III
L’AME DES PEUPLES
La vie politique d’un peuple reste incompréhensible quand on ignore combien les sentiments individuels sont différents des sentiments collectifs.
L’âme d’un peuple stabilisée par un long passé finit par posséder des éléments aussi fixes que les caractères anatomiques. Aucune éducation ne peut alors lui faire subir des transformations profondes.
La connaissance du caractère d’un peuple, de sa morale, des idées qui le guident et de l’éducation qu’il reçoit, révèle facilement s’il est sur la voie du progrès ou sur celle de la décadence.
Parmi les facteurs déterminant la force des Anglo-Saxons, aussi bien en Angleterre qu’en Amérique, il faut citer : le self-control et le respect des lois.

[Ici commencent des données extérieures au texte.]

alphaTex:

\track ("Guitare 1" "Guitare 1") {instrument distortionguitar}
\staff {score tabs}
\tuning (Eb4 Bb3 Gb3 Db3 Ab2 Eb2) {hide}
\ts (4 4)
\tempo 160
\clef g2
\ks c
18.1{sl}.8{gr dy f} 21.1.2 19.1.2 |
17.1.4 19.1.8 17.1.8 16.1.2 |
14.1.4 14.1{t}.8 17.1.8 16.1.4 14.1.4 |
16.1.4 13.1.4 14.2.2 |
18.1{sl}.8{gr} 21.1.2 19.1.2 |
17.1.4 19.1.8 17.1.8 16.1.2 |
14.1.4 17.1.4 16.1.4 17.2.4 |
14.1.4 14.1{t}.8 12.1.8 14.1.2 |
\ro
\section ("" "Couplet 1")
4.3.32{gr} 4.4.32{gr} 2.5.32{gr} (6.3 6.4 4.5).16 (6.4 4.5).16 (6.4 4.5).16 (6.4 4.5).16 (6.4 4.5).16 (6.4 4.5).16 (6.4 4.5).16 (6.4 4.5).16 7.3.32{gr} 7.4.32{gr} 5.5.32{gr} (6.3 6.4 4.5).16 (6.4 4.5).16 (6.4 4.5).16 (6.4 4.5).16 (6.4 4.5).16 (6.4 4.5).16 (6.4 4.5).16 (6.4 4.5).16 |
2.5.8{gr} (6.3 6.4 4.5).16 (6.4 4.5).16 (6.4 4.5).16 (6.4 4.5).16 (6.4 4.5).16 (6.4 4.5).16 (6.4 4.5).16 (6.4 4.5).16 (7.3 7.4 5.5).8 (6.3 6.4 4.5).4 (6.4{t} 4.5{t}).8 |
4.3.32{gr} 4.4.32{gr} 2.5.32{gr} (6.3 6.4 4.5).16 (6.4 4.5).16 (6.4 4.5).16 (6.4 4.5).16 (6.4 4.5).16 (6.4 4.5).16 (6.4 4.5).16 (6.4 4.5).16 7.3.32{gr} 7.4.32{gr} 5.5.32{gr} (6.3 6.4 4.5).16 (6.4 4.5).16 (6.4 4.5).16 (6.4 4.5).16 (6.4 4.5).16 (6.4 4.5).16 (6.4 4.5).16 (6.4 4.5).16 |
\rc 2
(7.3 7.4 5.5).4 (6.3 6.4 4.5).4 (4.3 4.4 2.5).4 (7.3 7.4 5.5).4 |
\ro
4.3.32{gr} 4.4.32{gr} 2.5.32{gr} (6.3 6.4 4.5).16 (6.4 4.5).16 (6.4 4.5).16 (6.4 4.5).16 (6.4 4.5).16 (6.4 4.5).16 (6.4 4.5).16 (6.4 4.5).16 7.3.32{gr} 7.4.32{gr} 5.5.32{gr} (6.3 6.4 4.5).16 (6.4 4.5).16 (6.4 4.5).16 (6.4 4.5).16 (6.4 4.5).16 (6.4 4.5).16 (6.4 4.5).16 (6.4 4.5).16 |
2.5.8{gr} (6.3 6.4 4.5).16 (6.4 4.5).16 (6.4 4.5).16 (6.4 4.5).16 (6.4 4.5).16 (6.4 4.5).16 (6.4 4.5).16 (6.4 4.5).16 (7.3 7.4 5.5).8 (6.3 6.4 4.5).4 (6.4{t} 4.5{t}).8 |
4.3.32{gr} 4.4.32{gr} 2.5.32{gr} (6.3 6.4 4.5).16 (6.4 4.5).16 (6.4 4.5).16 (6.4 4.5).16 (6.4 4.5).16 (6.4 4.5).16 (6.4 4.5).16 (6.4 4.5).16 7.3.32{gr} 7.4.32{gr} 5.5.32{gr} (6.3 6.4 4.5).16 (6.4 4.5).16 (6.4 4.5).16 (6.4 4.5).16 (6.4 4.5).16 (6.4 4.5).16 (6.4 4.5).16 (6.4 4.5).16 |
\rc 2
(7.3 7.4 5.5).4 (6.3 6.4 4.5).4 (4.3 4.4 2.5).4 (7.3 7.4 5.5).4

Des siècles d’efforts sont parfois nécessaires pour acquérir ces qualités. Elles ne s’apprennent pas dans les livres.
Avec une dépêche anodine dont il altéra le sens, Bismarck provoqua en France une explosion d’indignation qui conduisit le gouvernement à déclarer la guerre sans vérifier l’exactitude de cette dépêche. Il fallait bien connaître la grande émotivité du peuple français pour réussir une telle opération. Son succès eût été probablement nul en Angleterre.
Ce fut surtout parce qu’ils avaient perdu leur discipline sociale que les Grecs, dont la pensée et les arts charmèrent le monde, furent asservis par des Romains ne possédant qu’une faible culture, mais dont la discipline avait unifié les âmes.
Dans les grands événements menaçant l’existence d’un peuple, la volonté des morts soutient énergiquement celle des vivants. Les nations n’ayant pas assez de morts pour les défendre ne résistent guère. Tel fut le cas de la Russie vers la fin de la grande guerre.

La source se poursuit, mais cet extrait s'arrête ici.